The average telephone interview with a touring musician lasts about 15 minutes, and this is sometimes strictly enforced by a label rep who listens in and cuts things off at the appointed time. When the Straight calls Merchandise frontman Carson Cox, however, the singer-guitarist keeps the conversation going for almost an hour, wandering off the topic of his band and onto seemingly unrelated matters that are probably all connected somehow in his hyperactive brain.
Reached in his hometown of Tampa, Florida, the 28-year-old musician holds forth on the American class divide and its impact on the arts and pop culture, mentions that he’s working on a “rap song”, and reveals that he generally finds deejaying more gratifying than playing concerts these days.
“A lot of live shows leave a really depressing haze over my brain, and over my players’ brains,” Cox says. “We’re really not meant for professional touring. We can do it—and we can do it better than a lot of bands, actually—but the whole concept was never to be a ‘band’.”
This admission comes as a surprise, since Merchandise is, to all appearances, just that—a band, and quite a successful one, at that. Merchandise released After the End, its third LP (and its first for the 4AD label), last August to universal acclaim, with critics and fans alike responding to its lush layers of chiming guitars and brooding melodies with comparisons to the Smiths, the Church, and Echo and the Bunnymen. Merchandise doesn’t really sound like any of those, but After the End is a thoroughly convincing stab at shimmery ’80s mope-pop from an act that, as every Merchandise article ever written will tell you, emerged from Florida’s DIY-hardcore underground.

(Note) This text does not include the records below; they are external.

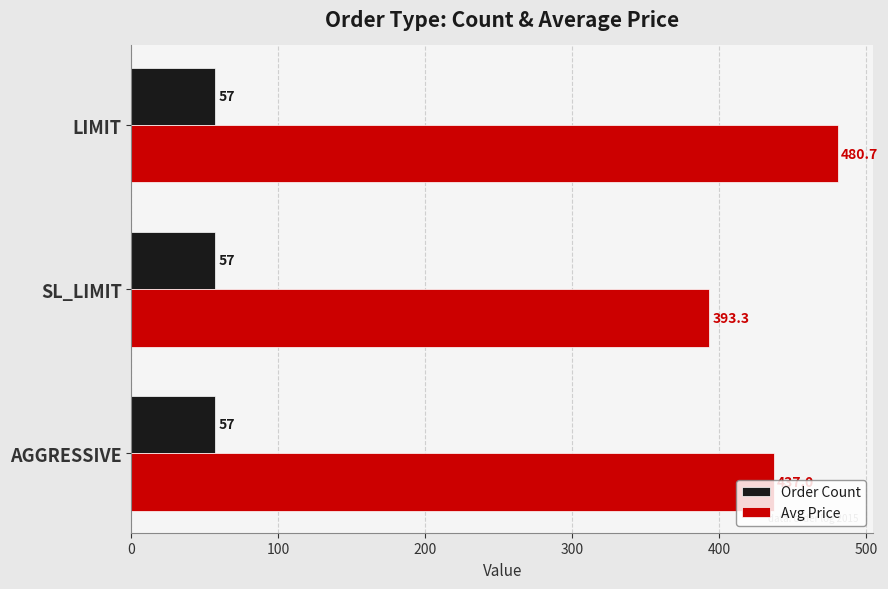

Which series has the widest spread of values?

Avg Price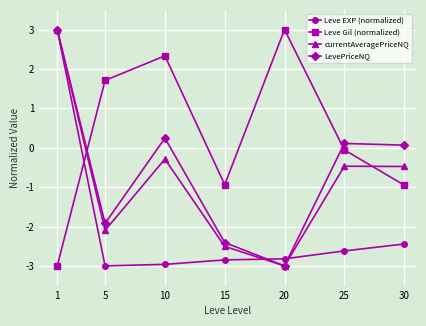

What are all the series names shown in the legend?

Leve EXP (normalized), Leve Gil (normalized), currentAveragePriceNQ, LevePriceNQ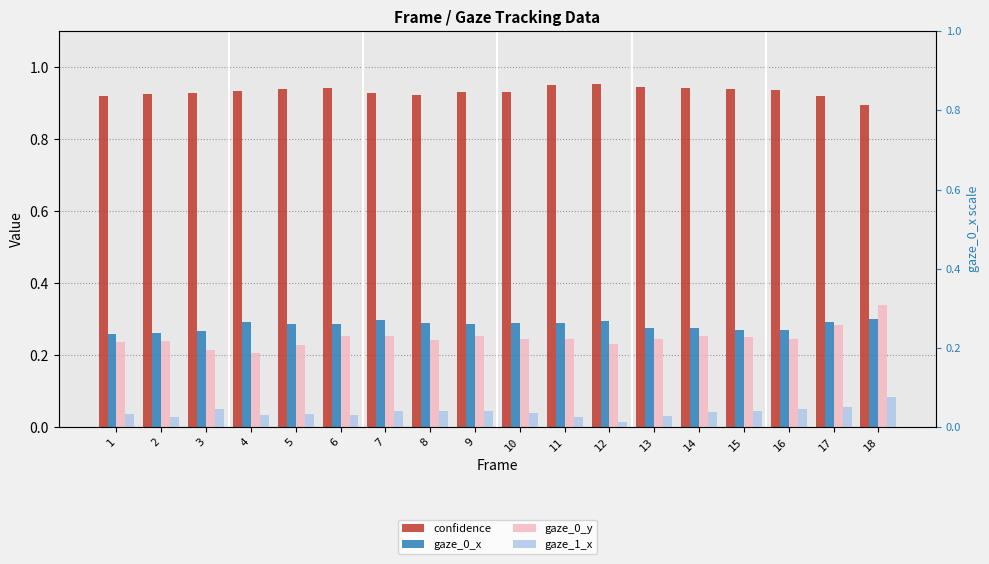

Which has a higher value, 8 or 3?

3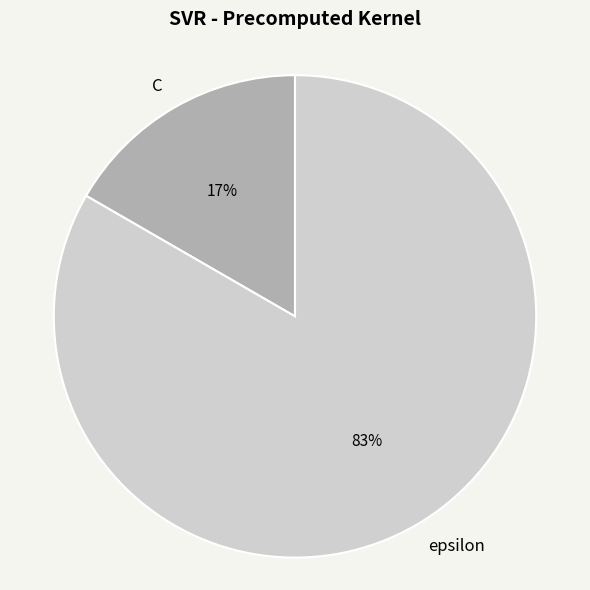

Which has a higher value, C or epsilon?

epsilon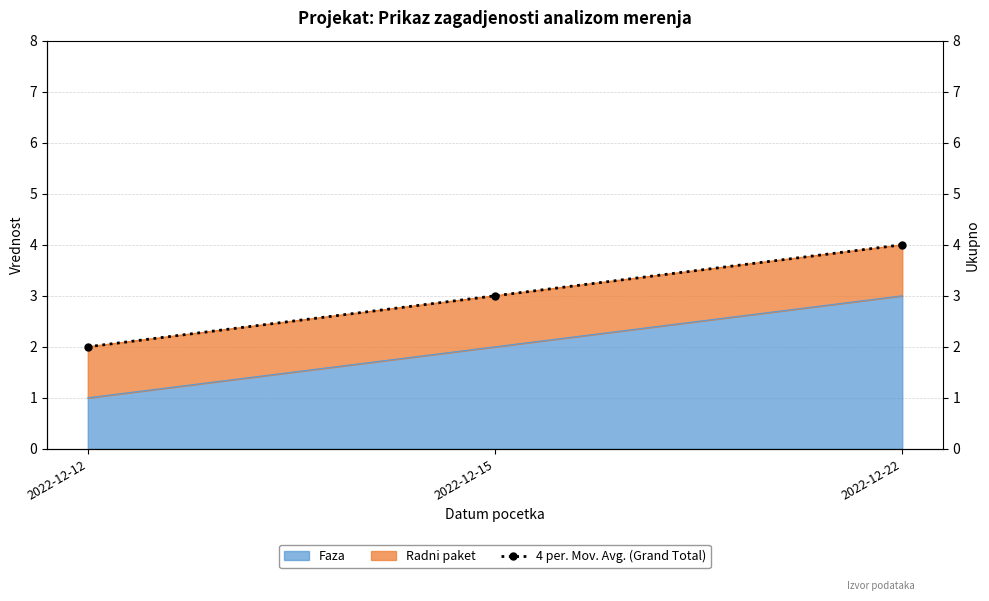

True or false: Faza has a value of 0 at 2022-12-12.

False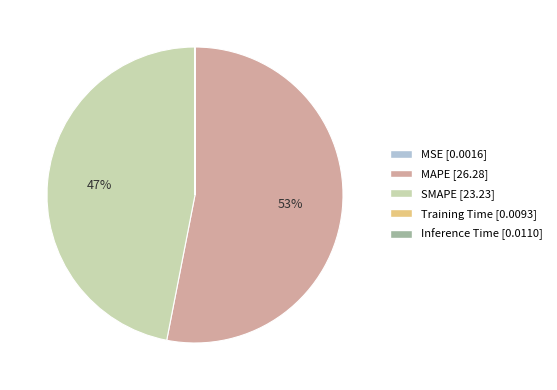

Which slice is the largest?

MAPE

The record was made by Cox with David Vassalotti (guitar), Patrick Brady (bass), Chris Horn (guitar, keys, and sax), and Elsner Niño (drums); the Merchandise Facebook page lists only the first three under “Members”. When he’s asked who exactly is in Merchandise these days, Cox gets cagey.
“We don’t make declarations,” he says. “I’m not really a commitment guy. I’m terrible with that. I also have a hard time thinking about other bands and how they work—who stays, who goes—because I just sort of always follow whatever the muse says. Recently, it’s just been ‘You have to take some sort of lonesome-cowboy road right now.’ ”
This means that the legendary “band house” that Merchandise used to live in collectively—just like the Monkees!—is a thing of the past. It also means that the next Merchandise recording might not sound quite as slick as After the End, and that after its current tour, we might not see the project out on the road quite so much.
“We’re sort of reverting back to a more electronic and painterly, studio-driven entity, because for the last two years we were like, ‘Live band, live band, live band, live band,’ ” Cox notes. “We just got exhausted, because it never really was that. Our first record came out and we played three shows. You know, our second record came out and we played six shows. Then we started playing more. We’re kind of reverting back, in a weird way, and I think it’s good.”
Whether or not the folks at 4AD will feel the same remains to be seen, but Cox insists he doesn’t pay enough attention to the business side of things for it to have any sway over how he lives or creates.
“I still don’t think I see what the reality of the situation is—and I kind of think it’s bad to understand the reality of it,” he admits. “I’d almost rather Mr. Magoo my life, you know what I mean? Just walk from beam to beam. You can call that mysticism, you can call that whatever you want, but I don’t know; it’s like a part of my thinking that doesn’t work. I just write and work on music.”
Merchandise plays the Cobalt on Friday (May 22).